Говорил, что в древние времена у китайцев если правитель не умел сочинять стихи, его за бездарность не допускали к власти. Талант, он везде талант. Утверждал, что стихи наиболее полно раскрывают душу и миропонимание людей, а если его нет, то такой человек не имел права и править миром своих сограждан. Только люди с талантом от бога могут править миром, и только они способны решать и покушаться на старые устои, чтобы создавать новые.

– Ты прав, Рушави, – поддакивала ему Надежда. – Муза так или иначе все равно правит обществом, а двоевластья быть не должно. Только если таланты начнут заниматься работой не по их дару, то они станут бесполезными и там, и тут.

– Значит, – продолжал Рушави, – талант, как хобби – это как советская самодеятельность, для дополнительного полно-цельного выражения личности, и только. Профессиональное же выражение – всегда узконаправленная полная отдача, гарантирующая успех. У самодеятельности должна быть своя сцена и своя сфера реализации. Это сфера с поиском душевной гармонии, а не идейного утверждения, и это уже епархии души. Мы здесь тоже самодеятельность, хотя, возможно, и большие непризнанные таланты.

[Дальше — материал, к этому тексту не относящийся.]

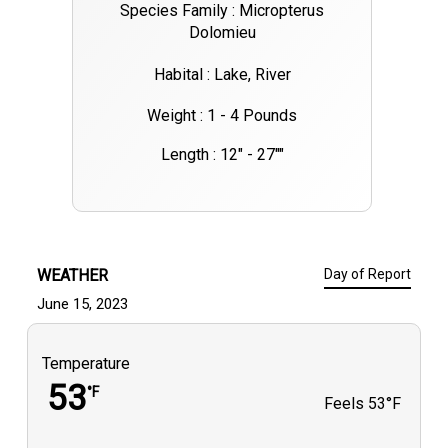
Species Family : Micropterus
Dolomieu
Habital : Lake, River
Weight : 1 - 4 Pounds
Length : 12" - 27""
WEATHER
Day of Report
June 15, 2023
Temperature
53
°F
Feels
53°F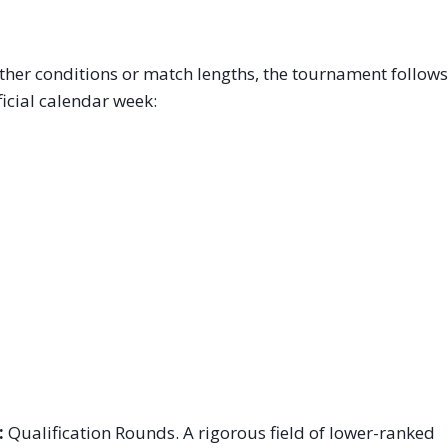
er conditions or match lengths, the tournament follows
ficial calendar week:
:
Qualification Rounds. A rigorous field of lower-ranked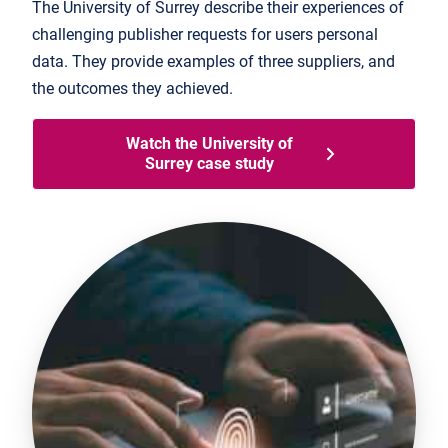
The University of Surrey describe their experiences of
challenging publisher requests for users personal
data. They provide examples of three suppliers, and
the outcomes they achieved.
Watch the University of
Surrey case study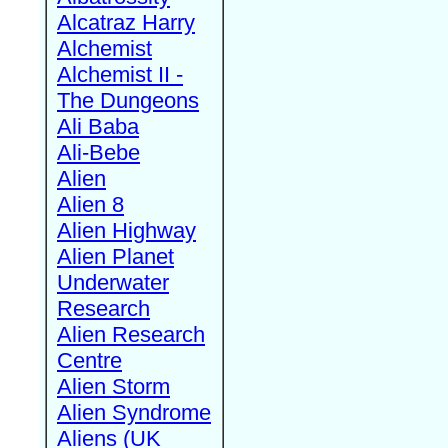
Alcatraz Harry
Alchemist
Alchemist II -
The Dungeons
Ali Baba
Ali-Bebe
Alien
Alien 8
Alien Highway
Alien Planet
Underwater
Research
Alien Research
Centre
Alien Storm
Alien Syndrome
Aliens (UK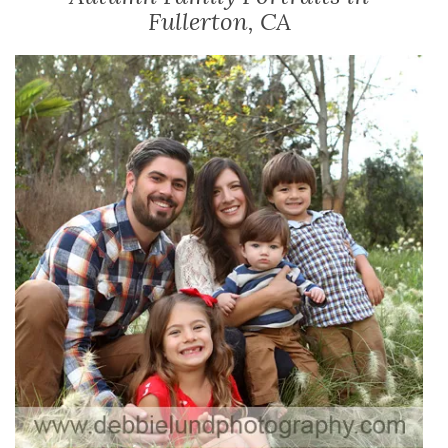
Fullerton, CA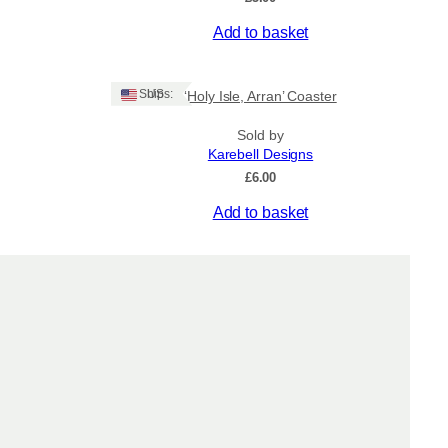
Add to basket
Ships: US
‘Holy Isle, Arran’ Coaster
Sold by
Karebell Designs
£
6.00
Add to basket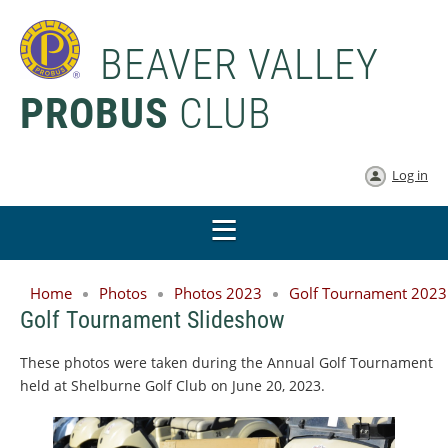
BEAVER VALLEY
PROBUS
CLUB
Log in
Home
Photos
Photos 2023
Golf Tournament 2023
Golf Tournament Slideshow
These photos were taken during the Annual Golf Tournament
held at Shelburne Golf Club on June 20, 2023.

Это утверждение немного озадачило Надежду, так как она пыталась дать бой профессионалам. Что сказать Рушави, она не знала, и сказала что пришло на ум, спонтанно:

– Таланты на земле – украшение ее, они всегда наместники Бога, даже если спорят с ним. Служить во славу Бога – это значит создавать. Только у талантов нынче везде платная сцена, и хоть они и трудоголики созидания, им трудно подняться на сцену. Государство не создало такой сцены, или только во славу себе. Таланты, идущие от народной души, зачастую создают ему неформат. Без сцены о себе не заявить и ни симпатии, ни внимания других не заслужить. Бесплатны ныне только криминальные сводки с титулом «Ух ты» или «А-я-яй».

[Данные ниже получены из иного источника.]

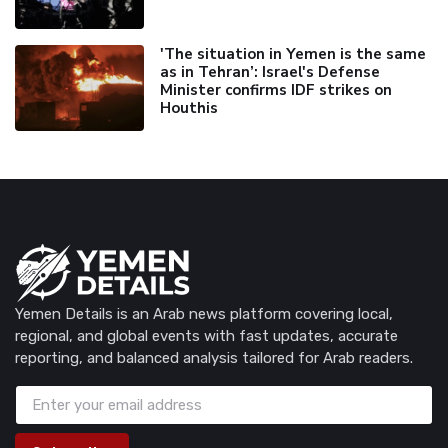
'The situation in Yemen is the same
as in Tehran’: Israel's Defense
Minister confirms IDF strikes on
Houthis
Yemen Details is an Arab news platform covering local,
regional, and global events with fast updates, accurate
reporting, and balanced analysis tailored for Arab readers.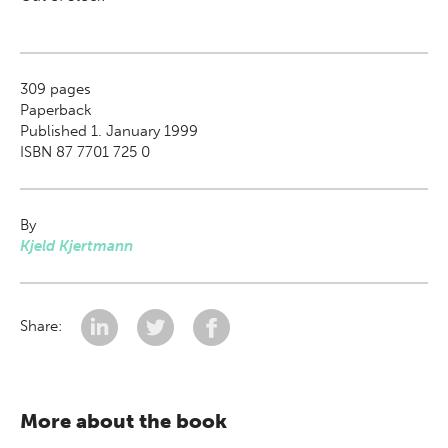
309
pages
Paperback
Published 1. January 1999
ISBN 87 7701 725 0
By
Kjeld Kjertmann
Share:
More about the book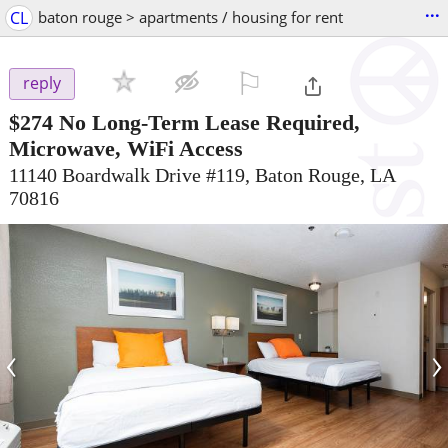
...
CL
baton rouge > apartments / housing for rent
⚐

reply
$274
No Long-Term Lease Required,
Microwave, WiFi Access
11140 Boardwalk Drive #119, Baton Rouge, LA
70816
‹
›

– Я не с ней во всем согласен, – как бы обращаясь к Арабесу, сказал Рушави. – Нужна какая-то негосударственная или международная структура, но должной международной морали нет. Поэтому же нынче трудно выживать талантам хоть и положительного, но непринимаемого формата. Таланты, как вы, потому же могут скатиться в крутую конфронтацию к власти, ища поддержки в таких же душах или других странах. Я бы любых талантливых людей неформальными титулами награждал, а за любое их общественное признание по этим титулам содержание из общественных фондов выдавал. В таком варианте такие, как вы, таланты спонсоров не искали бы и все были бы при нужном деле, а не как ветер в поле в денежной неволе.

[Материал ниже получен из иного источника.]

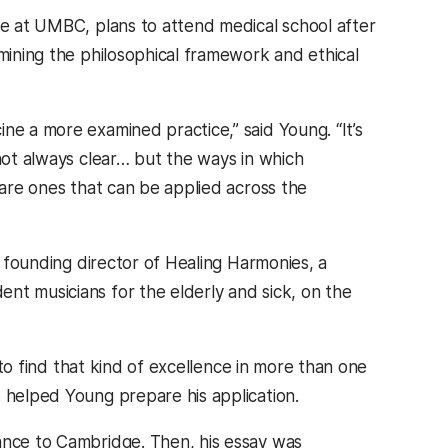
le at UMBC, plans to attend medical school after
amining the philosophical framework and ethical
ne a more examined practice,” said Young. “It’s
 not always clear… but the ways in which
 are ones that can be applied across the
e founding director of Healing Harmonies, a
nt musicians for the elderly and sick, on the
e to find that kind of excellence in more than one
o helped Young prepare his application.
tance to Cambridge. Then, his essay was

– Государство тут, конечно, не разорится, но знаменитости из своих гонораров могли бы такие фонды содержать, – заметил Арабес.

– Ну, тут я лапти не гну, но если не тратиться на войну, то и государство можно было бы потрясти. Тебя бы, Арабес, народ признал королем лир, Надежду – принцессой музы. Оценки могли бы присваивать в интернете все от мала до велика, и чем больше значимость оценщика, тем больше мог бы быть его звездный бонус признания и поклонения.